Love and Everything in Between– A possibly eye-catching title for a blog post. More clicks, more chances of having new readers, but those don’t matter. This is a random bit of my thoughts to kill the time while waiting for my next class. So, if anyone is interested in reading through this, better have a lot of patience to bring along.
For a couple of weeks, I have been bombarded with too many love posts, heartbreak stories, hugot lines, sudden phone calls from a friend crying over a guy, and many other love-related incidents. This year sure has a lot of the thump-thump of a beating lovebird heart spectacle more than over the last two decades of my life. Maybe it’s because I haven’t been too familiar with the topic when I was younger or that my social circle has simply been exposed to too many sweets, sugary words, and an illusion of romantic circus of a media-centered community.
What is love?
There are seven billion people around the world, including you and me. Put the numbers aside, find a common multiple and bring those together. You’ll get over 3.5 billion pairs regardless of age, gender, race, and many other social standards or classifications.
Many of those pairs live and die without knowing each other. That means whoever you got paired with (in that imaginary computation I did) may never see you or even hear a word about your existence. So, how does this define love? It doesn’t, sort of. I simply want to waste some words and spaces to let me move to the next topic. Please bear with me.
That question has been asked numerous times over the span of roughly 3 billion years. Philosophers, leaders, teachers, and many other ordinary individuals searched for the correct answer or perhaps the closest answer to describe the feeling, the experience, the moment when one is in love. In this process, many have shared their ideas. The search has given us hundreds of heartfelt poems, classic novels, well-admired characters, and a long history of obsession. An obsession with the process of discovering the ultimate formula to label love. There are even some scientific explanations nowadays to show the exact chemical condition/reaction that happens when someone is thought to be “in love.”
Aren’t those fascinating?
They all are interesting, inspiring, and sometimes intoxicating. Young and old alike continue to crawl into the depths of love itself. When digging through a series of personal experiences deemed insufficient, literature, media, and other people’s shared stories serve as a quick escape to keep everyone sane.

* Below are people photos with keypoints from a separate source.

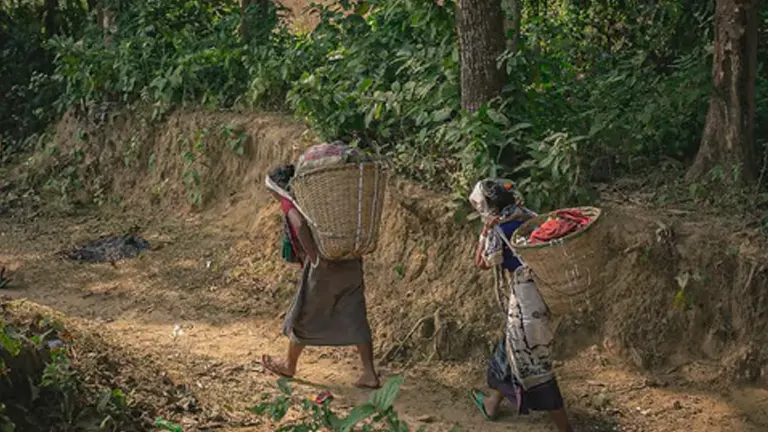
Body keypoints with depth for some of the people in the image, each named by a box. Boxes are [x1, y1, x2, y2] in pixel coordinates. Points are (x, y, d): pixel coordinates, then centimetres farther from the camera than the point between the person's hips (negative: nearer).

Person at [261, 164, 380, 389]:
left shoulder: (289, 200, -3)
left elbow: (300, 225, -25)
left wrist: (315, 259, -20)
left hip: (325, 267, -7)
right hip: (351, 263, 7)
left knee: (302, 317, 13)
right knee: (355, 318, 9)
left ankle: (289, 366, 30)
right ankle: (370, 374, 7)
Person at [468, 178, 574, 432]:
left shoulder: (498, 230, -15)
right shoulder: (529, 217, 5)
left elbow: (482, 263, -2)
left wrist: (485, 232, -4)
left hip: (526, 300, -9)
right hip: (543, 290, 9)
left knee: (533, 364, 0)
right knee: (513, 347, 25)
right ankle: (493, 404, 44)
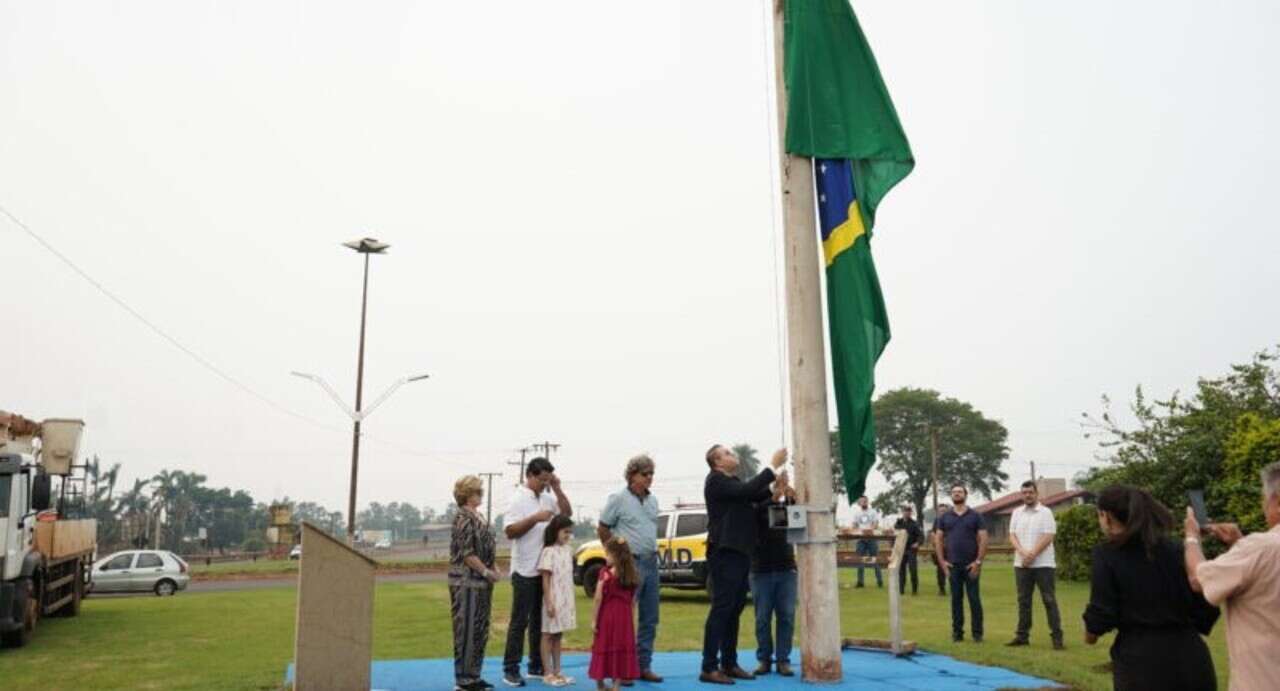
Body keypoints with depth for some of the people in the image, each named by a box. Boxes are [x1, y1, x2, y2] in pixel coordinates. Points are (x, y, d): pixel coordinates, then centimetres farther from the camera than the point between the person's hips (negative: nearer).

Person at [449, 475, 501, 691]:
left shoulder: (478, 516, 14)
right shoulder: (463, 517, -13)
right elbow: (466, 553, -18)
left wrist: (490, 571, 6)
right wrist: (486, 571, -14)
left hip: (481, 582, 9)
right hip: (466, 582, -9)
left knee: (480, 631, 14)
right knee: (466, 630, -1)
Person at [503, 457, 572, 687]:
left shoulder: (546, 497, 10)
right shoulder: (519, 499, -10)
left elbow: (567, 513, 8)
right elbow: (510, 532, -17)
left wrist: (557, 489, 0)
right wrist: (535, 518, -25)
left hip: (545, 568, 7)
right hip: (525, 570, -7)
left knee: (540, 619, 13)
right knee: (520, 620, -2)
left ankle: (537, 666, 22)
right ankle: (510, 669, 5)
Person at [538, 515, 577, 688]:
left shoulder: (568, 551, 9)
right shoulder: (549, 551, -12)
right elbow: (545, 580, -14)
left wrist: (572, 602, 14)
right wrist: (548, 603, -17)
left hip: (566, 600, 7)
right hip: (553, 600, -7)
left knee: (558, 636, 13)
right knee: (548, 635, 2)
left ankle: (557, 671, 19)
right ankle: (547, 674, 7)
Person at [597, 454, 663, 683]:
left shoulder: (653, 501, 12)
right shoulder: (618, 499, -7)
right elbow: (603, 529, -1)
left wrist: (651, 553, 12)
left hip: (651, 562, 7)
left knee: (650, 619, 9)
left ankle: (644, 666, 18)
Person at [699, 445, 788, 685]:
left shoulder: (733, 482, 17)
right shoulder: (716, 480, -11)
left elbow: (756, 495, 15)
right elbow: (746, 490, -23)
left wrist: (777, 484, -2)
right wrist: (772, 466, -20)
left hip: (739, 553, 9)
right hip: (725, 553, -9)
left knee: (735, 610, 12)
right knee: (721, 609, -8)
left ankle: (729, 663, 19)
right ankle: (709, 668, -5)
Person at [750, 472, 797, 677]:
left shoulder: (787, 506, 9)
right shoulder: (758, 505, 1)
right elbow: (754, 514, -20)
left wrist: (792, 500, -24)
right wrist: (773, 498, -33)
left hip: (786, 569, 2)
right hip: (761, 570, -2)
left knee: (787, 616, 1)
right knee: (763, 618, 3)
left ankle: (783, 660, 9)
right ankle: (764, 659, 13)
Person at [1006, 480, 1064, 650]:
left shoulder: (1045, 512, -4)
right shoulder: (1017, 512, 11)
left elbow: (1048, 537, -12)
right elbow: (1012, 535, 5)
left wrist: (1032, 554, -16)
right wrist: (1023, 552, -12)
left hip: (1043, 564, -5)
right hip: (1021, 564, 5)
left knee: (1049, 600, -2)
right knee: (1023, 600, 9)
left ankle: (1056, 636, 2)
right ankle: (1022, 635, 16)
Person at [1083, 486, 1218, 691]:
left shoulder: (1107, 553, -7)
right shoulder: (1174, 549, 6)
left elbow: (1102, 612, -9)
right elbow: (1206, 604, 6)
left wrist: (1091, 632, 11)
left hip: (1140, 661, -4)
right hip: (1189, 655, 4)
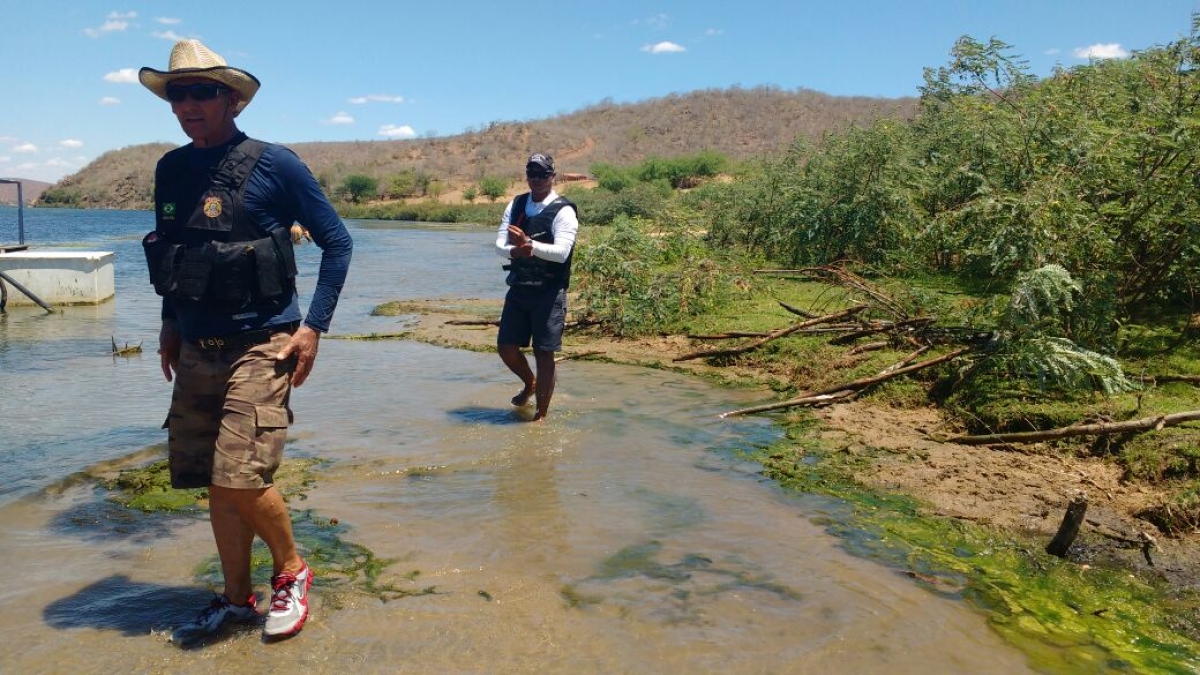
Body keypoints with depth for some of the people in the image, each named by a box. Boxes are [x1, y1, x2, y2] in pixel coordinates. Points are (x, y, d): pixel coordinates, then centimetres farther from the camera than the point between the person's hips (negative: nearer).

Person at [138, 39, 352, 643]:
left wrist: (313, 326, -10)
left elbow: (337, 242, -4)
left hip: (259, 347, -6)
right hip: (195, 351, 6)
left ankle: (292, 571, 14)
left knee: (241, 477, -13)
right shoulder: (170, 170, 10)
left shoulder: (274, 164, -7)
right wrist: (170, 325, 16)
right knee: (215, 484, 10)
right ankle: (236, 599, 27)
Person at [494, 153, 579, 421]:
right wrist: (515, 251, -21)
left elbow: (561, 252, -20)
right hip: (518, 288, 5)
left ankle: (541, 415, 13)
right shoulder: (515, 205, 9)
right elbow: (500, 244, 1)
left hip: (549, 292, -5)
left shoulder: (563, 211, -8)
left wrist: (529, 244, -32)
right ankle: (530, 383, 39)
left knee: (544, 354, -1)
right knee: (506, 347, 8)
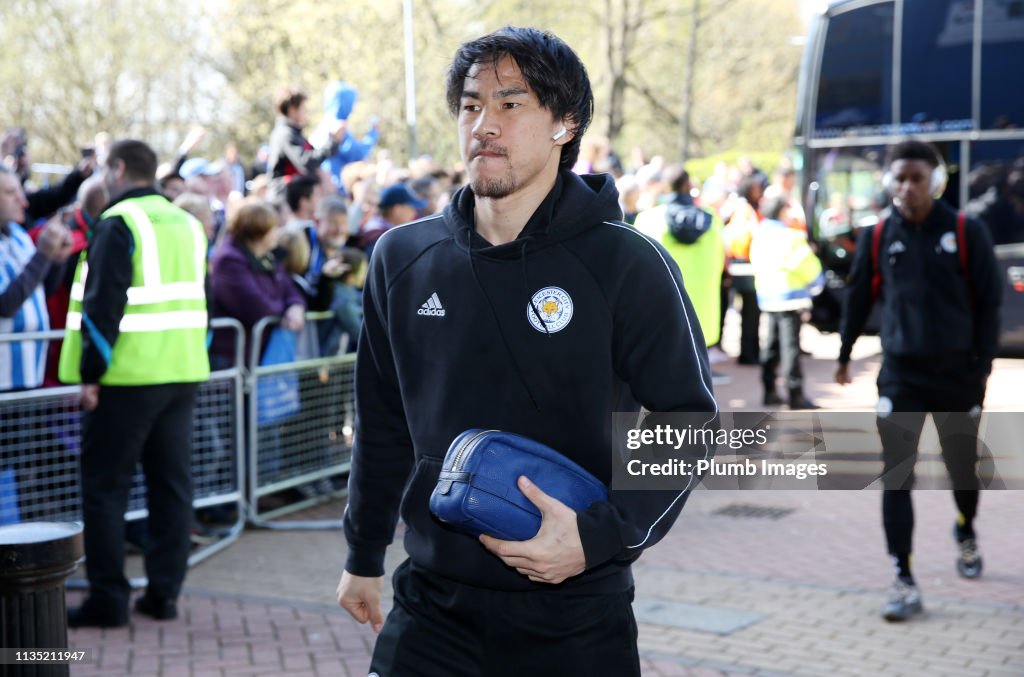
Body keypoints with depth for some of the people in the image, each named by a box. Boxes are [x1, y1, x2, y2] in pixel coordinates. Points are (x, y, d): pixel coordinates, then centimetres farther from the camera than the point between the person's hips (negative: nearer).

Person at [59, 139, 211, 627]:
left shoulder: (118, 224, -10)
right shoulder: (188, 224, 14)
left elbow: (104, 306, -15)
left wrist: (91, 374, -11)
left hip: (128, 375, -7)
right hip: (184, 372, 7)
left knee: (104, 486, 1)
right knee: (171, 483, 10)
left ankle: (108, 599, 3)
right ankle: (164, 592, 14)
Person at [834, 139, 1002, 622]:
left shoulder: (967, 234, -5)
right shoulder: (878, 237, 1)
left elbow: (989, 301, -2)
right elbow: (859, 297, 13)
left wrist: (983, 365, -7)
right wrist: (844, 355, 19)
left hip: (957, 371, -1)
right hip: (900, 374, 1)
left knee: (962, 468, 15)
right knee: (896, 478, -6)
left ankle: (966, 533, 47)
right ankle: (904, 583, -2)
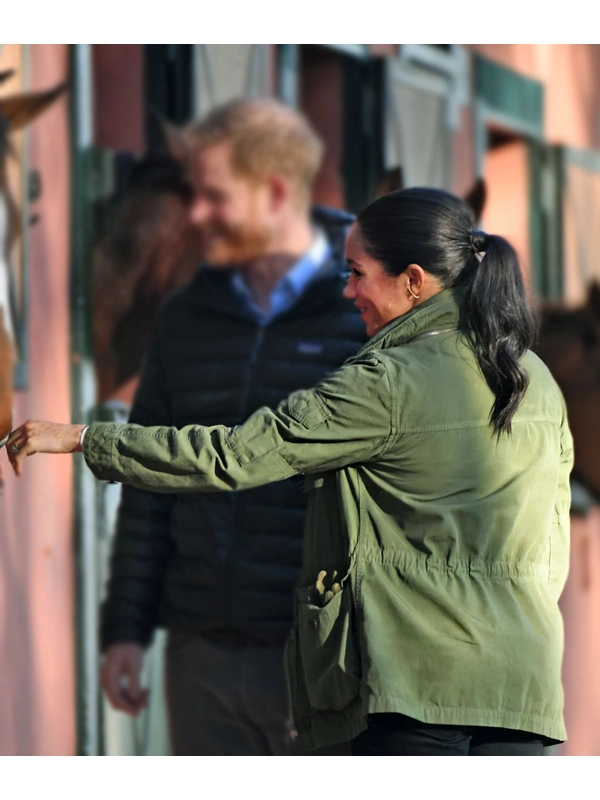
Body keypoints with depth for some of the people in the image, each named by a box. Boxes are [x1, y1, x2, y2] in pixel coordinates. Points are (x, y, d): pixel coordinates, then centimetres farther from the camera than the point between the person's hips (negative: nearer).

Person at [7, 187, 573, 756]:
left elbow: (234, 457, -11)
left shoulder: (388, 383, -9)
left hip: (416, 678, -6)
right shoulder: (537, 381, 12)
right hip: (524, 674, 6)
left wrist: (79, 438, -4)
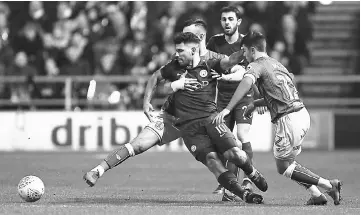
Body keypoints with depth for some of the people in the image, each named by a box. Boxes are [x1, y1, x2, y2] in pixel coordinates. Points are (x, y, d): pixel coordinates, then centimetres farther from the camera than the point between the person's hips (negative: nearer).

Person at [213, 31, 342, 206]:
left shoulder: (257, 65, -4)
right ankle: (316, 194, 11)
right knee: (288, 161, 22)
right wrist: (255, 104, 31)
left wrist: (227, 109, -34)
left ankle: (329, 185, -3)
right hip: (303, 113, 9)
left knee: (283, 167, 4)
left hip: (288, 118, -9)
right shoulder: (275, 63, 23)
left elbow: (247, 82, -27)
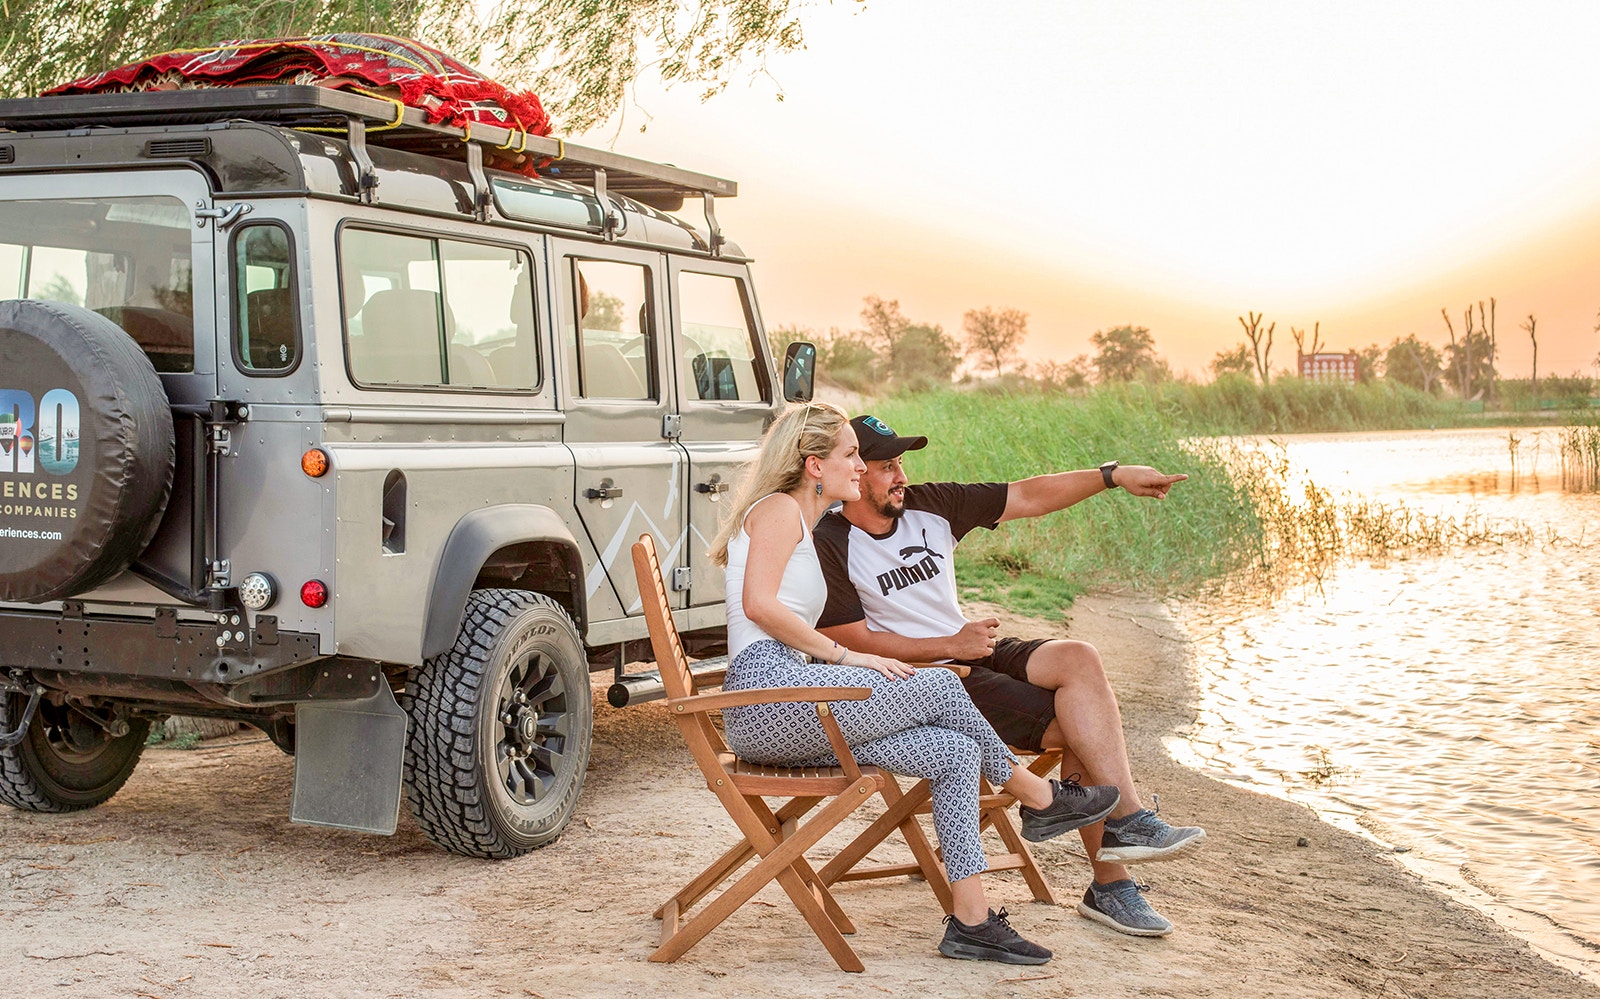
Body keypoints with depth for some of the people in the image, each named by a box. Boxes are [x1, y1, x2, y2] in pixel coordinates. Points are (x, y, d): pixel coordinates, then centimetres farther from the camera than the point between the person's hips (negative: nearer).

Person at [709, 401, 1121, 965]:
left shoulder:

When someone tries to start picking up the words and incidents related to the search for the answer, the path turns to a maze. Too many possible routes to take, too many chances to get at a dead end- a heartbreak. Once a crack is made and a continuous journey in finding the right/perfect/ideal answer is devastating.
When one is in love, can’t it simply be just that?
I’m in love.
Quantifying it, identifying it, concretizing the actual emotion/process seem to be foolish acts of desperation. Many may argue with this thought because logic runs the world. Human needs to KNOW. We need to rationalize things, events, and even feelings to fully grasp the moment as valid or important.
Why not let it be? For a second or a long while.
How I wish I could spend a time, feeling and actually experiencing a moment of unexplainable being. Letting myself into the world of another person. Working my way to the matters that make my heart flutter. But how do I get to that stage when I am in love? Does anyone really know?
These are only surprisingly complex experiences that I’m currently figuring out. It may still take a long time before I can actually step out of this moment of being in between. Hopefully, when I get to the moment of being in love, I stay in love. For the meantime, I think I need to try and understand. I simply have to continue offering a shoulder to cry on, ears to listen, and some random acts I do for a happy moment. Though, when the time comes, I hope that I get to see love as it is. Sometimes, I also feel scared that being in between distracts me a lot that I might not notice love slowly moving closer. Maybe there should be a note hanging around my shoulder: Love, don’t be afraid. Have a voice, please. Let me know you’re here.